“Check Your Privilege?” Yes!

Note: This article is the pro position of a point-counterpoint.  To read Alex Horn’s con position, click here.

Time Magazine recently published Princeton University student Tal Fortgang’s article, “Why I’ll Never Apologize for My White Male Privilege.”  In the feature, Fortgang describes being targeted with the phrase “check your privilege,” suggesting that the expression degrades all that he has personally accomplished by attributing it to his advantaged background.  He refutes what he perceives to be a degradation of his accomplishments by discussing the lack of privilege that his ancestors faced when escaping from persecution by the Nazis.
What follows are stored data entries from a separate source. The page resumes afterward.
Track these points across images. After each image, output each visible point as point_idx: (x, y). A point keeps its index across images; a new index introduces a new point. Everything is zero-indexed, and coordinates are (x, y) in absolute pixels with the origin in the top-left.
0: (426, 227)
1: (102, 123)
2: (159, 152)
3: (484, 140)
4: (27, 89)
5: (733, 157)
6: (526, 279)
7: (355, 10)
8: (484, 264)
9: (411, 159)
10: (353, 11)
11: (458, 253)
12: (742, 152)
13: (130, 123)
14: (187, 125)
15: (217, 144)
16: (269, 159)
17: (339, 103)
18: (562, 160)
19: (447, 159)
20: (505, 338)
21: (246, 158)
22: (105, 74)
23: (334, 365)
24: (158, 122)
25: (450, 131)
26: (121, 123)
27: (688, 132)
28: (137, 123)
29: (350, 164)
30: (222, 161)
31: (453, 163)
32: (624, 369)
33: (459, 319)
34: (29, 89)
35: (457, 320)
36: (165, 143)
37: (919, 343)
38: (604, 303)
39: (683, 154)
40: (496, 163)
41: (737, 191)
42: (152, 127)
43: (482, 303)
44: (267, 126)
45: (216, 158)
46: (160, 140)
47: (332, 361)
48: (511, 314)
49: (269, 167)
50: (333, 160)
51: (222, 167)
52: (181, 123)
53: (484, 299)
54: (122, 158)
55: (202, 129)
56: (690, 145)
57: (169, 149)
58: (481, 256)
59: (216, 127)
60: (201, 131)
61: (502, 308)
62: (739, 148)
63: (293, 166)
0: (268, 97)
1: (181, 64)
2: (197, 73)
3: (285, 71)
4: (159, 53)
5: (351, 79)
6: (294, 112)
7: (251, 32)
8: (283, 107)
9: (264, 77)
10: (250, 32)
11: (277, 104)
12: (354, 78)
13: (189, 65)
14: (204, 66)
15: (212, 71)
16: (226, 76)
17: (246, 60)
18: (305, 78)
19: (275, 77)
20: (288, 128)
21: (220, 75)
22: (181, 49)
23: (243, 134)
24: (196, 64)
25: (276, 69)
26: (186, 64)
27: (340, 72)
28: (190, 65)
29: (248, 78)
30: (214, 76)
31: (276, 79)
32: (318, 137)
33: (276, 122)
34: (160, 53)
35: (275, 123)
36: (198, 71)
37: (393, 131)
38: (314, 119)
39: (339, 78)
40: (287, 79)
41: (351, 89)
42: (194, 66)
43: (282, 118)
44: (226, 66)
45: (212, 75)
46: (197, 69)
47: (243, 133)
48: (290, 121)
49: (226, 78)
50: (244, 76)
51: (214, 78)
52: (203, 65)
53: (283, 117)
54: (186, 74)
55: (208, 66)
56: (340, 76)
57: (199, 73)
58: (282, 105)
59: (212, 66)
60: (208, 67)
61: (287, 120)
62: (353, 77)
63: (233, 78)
His argument is flawed on two levels.  First of all, privilege means that an individual is born into a societally advantageous scenario, whether socioeconomically, racially, sexually, or otherwise.  Just because one’s ancestors were not privileged does not mean that their descendants cannot be.

The second flaw, which is much more significant than the first, is that that Fortgang completely misinterprets the meaning of the phrase “check your privilege.”  It is not an attempt to disparage one’s accomplishments, a request that one apologize for being white, male, or rich, or anything else that might give a person an edge in our unfortunately prejudicial, unfair society.  It is simply a beckoning for those who have a step up at birth due to factors they can’t control to recognize that they have an advantage and use their increased influence to try and increase the equity of society.  “Check your privilege” is not an insult, or a degradation, or a belittling of one’s achievements; it is just a clarification that a social hierarchy exists, and that all people, privileged or otherwise, should be cognisant of the lack of social equity that exists in society.

Furthermore, Fortgang suggests that privilege based on racial or sexual characteristics is a myth, referring to America as “a country that grants equal protection under the law to its citizens, that cares not about religion or race, but the content of your character.”  He fails to comprehend that a hierarchy does exist in society.  It is not prevalent, overarching, or blatant; but it is there, insidiously creeping underneath societal interactions and judgements.  Racial, sexual, and religion-based prejudices are apparent in politics, pop culture, sports, and general everyday interactions.  The influence of these prejudices varies from area to area, and it is impossible for a white person living in a largely equitable community to understand why a black person from a racist community feels as targeted as he does.

It is imperative that everyone, black or white, male or female, Christian, Jewish, Muslim or otherwise, recognizes that social prejudices are real.  They can be overcome, but only if society recognizes that they still persist in our society.  Tal Fortgang’s position represents that of many similarly misinformed individuals who fail to look beyond their own communities and do not recognize that others were born into predicaments far less fair than their own.